### INFORMATION GIVEN
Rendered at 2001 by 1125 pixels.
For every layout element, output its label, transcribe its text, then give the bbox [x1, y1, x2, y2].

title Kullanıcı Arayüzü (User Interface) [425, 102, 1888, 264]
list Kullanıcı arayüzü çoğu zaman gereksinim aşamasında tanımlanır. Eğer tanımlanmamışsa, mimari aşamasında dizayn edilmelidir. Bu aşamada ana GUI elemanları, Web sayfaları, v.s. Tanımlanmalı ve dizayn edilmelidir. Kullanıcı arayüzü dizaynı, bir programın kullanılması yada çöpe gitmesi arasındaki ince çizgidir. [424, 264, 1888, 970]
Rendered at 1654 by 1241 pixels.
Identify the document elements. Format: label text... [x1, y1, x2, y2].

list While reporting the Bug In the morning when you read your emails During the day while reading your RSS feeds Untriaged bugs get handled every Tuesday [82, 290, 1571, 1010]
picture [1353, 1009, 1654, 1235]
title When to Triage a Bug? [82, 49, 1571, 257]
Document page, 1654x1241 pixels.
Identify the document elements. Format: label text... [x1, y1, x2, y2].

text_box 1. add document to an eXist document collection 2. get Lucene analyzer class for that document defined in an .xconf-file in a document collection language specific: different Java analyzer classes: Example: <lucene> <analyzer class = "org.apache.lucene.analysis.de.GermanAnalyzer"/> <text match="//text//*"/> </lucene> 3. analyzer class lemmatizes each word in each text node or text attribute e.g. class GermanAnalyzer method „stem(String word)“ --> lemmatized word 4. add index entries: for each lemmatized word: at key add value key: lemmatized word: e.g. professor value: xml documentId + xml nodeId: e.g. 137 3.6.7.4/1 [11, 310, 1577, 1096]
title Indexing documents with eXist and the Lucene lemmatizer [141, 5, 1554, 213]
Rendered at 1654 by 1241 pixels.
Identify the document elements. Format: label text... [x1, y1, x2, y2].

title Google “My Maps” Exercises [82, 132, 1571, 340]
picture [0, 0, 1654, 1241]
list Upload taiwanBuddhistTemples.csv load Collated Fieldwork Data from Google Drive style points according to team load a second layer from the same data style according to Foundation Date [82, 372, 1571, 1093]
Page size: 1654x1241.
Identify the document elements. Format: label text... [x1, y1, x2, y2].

### REQUIREMENTS
Copy the lines between the one holding "Document page, 1654x1241 pixels." and the one holding "text_box 1. add", inclusive, without any change.

### TASK SOLUTION
Document page, 1654x1241 pixels.
Identify the document elements. Format: label text... [x1, y1, x2, y2].

text_box 1. add document to an eXist document collection 2. get Lucene analyzer class for that document defined in an .xconf-file in a document collection language specific: different Java analyzer classes: Example: <lucene> <analyzer class = "org.apache.lucene.analysis.de.GermanAnalyzer"/> <text match="//text//*"/> </lucene> 3. analyzer class lemmatizes each word in each text node or text attribute e.g. class GermanAnalyzer method „stem(String word)“ --> lemmatized word 4. add index entries: for each lemmatized word: at key add value key: lemmatized word: e.g. professor value: xml documentId + xml nodeId: e.g. 137 3.6.7.4/1 [11, 310, 1577, 1096]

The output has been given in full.